SOURCE DATA:

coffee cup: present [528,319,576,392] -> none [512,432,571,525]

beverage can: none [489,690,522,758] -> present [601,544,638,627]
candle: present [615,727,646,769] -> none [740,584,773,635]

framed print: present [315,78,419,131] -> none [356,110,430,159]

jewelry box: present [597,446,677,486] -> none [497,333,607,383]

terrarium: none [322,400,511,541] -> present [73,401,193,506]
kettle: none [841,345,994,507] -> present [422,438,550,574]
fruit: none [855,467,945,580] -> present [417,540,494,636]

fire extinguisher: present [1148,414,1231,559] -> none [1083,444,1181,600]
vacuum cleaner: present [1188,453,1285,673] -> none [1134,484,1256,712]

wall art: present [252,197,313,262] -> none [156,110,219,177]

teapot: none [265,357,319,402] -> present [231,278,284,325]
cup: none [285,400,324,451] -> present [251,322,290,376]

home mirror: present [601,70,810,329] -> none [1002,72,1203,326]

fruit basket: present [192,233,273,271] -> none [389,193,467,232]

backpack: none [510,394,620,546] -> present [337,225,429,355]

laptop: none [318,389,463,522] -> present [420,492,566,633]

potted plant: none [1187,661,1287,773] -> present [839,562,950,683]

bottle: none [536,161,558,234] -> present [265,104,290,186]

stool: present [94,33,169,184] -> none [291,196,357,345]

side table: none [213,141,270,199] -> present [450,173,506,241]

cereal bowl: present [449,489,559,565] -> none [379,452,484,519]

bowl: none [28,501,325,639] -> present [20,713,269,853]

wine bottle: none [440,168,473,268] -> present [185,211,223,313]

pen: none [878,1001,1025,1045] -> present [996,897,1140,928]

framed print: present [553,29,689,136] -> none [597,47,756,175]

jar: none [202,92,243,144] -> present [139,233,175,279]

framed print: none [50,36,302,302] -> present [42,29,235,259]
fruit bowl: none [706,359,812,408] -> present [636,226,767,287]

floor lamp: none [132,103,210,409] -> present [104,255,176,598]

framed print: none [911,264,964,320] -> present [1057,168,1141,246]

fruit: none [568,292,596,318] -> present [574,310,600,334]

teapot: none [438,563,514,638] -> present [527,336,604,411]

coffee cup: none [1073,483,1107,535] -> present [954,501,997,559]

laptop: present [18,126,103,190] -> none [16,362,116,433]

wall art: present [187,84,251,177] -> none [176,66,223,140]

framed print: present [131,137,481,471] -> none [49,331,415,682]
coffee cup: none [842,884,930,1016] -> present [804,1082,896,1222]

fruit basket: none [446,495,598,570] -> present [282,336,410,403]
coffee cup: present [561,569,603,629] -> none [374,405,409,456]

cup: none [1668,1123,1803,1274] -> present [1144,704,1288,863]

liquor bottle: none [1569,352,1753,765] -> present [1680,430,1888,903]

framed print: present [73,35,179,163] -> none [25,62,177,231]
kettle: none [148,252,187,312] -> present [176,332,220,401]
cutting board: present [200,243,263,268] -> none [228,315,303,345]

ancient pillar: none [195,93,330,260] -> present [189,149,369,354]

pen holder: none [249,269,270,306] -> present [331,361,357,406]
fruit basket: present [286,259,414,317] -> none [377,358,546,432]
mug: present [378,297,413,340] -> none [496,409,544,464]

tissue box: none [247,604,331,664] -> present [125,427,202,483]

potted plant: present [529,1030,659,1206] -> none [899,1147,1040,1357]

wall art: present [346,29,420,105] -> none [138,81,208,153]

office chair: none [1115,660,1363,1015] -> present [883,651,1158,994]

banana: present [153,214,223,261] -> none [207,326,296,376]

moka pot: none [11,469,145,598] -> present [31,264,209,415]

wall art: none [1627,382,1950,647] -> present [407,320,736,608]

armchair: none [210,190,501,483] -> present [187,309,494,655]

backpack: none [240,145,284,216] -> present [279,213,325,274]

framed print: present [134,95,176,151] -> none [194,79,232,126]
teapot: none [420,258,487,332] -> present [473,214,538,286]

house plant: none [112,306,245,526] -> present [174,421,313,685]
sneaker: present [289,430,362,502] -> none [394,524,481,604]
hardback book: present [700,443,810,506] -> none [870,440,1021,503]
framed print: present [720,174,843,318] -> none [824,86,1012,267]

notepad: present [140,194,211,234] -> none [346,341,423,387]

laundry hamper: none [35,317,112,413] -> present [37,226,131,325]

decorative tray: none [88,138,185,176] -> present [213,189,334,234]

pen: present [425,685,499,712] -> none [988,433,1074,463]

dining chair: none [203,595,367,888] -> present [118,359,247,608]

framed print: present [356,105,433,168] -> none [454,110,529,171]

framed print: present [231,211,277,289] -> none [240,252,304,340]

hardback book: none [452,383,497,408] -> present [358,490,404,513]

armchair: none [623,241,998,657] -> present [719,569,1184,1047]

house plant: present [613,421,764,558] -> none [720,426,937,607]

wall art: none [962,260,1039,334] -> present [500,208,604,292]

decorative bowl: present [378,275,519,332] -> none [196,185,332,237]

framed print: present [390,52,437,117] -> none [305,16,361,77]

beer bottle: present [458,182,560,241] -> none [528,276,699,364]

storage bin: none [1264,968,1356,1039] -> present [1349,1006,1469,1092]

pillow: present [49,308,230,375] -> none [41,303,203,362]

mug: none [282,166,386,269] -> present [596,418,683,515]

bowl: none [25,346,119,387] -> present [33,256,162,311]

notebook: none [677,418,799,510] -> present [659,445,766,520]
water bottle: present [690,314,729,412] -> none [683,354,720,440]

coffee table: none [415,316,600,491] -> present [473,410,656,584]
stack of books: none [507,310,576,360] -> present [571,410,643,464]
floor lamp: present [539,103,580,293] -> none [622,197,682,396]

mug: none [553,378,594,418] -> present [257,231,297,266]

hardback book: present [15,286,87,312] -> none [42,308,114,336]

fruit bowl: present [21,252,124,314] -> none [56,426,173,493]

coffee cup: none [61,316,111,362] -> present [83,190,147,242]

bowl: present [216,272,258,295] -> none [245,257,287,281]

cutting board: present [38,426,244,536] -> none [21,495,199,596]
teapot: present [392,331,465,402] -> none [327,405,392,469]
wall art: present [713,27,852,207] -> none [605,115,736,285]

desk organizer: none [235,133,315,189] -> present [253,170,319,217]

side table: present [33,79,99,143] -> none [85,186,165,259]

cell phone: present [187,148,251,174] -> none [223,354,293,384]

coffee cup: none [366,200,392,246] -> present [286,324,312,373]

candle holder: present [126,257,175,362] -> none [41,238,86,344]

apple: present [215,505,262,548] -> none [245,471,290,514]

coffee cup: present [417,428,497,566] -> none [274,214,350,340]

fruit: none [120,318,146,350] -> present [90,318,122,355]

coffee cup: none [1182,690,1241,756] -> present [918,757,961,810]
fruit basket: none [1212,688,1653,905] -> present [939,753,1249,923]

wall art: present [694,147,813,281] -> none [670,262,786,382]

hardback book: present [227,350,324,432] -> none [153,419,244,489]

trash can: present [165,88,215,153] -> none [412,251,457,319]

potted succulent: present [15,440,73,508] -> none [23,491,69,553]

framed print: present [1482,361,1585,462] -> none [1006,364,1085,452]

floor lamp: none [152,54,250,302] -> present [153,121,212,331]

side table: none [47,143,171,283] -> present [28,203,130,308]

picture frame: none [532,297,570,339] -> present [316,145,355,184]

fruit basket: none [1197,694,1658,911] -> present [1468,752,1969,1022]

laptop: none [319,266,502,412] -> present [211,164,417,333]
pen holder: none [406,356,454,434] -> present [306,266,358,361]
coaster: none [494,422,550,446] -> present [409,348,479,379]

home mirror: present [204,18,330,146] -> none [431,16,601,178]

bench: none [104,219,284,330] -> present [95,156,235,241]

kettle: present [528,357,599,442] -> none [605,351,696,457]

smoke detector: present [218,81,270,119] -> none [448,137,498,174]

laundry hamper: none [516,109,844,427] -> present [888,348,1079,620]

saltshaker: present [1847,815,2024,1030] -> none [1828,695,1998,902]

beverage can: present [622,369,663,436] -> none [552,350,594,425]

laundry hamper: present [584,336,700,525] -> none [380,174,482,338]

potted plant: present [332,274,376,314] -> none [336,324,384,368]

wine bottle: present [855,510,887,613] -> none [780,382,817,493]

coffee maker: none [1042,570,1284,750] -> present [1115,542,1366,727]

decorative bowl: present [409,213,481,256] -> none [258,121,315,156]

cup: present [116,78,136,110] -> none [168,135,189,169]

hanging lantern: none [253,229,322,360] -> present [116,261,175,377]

YOUR GOAL:
Each line in the listing above that includes "teapot" is to be copied.

RESPONSE BOX:
teapot: none [265,357,319,402] -> present [231,278,284,325]
teapot: none [438,563,514,638] -> present [527,336,604,411]
teapot: none [420,258,487,332] -> present [473,214,538,286]
teapot: present [392,331,465,402] -> none [327,405,392,469]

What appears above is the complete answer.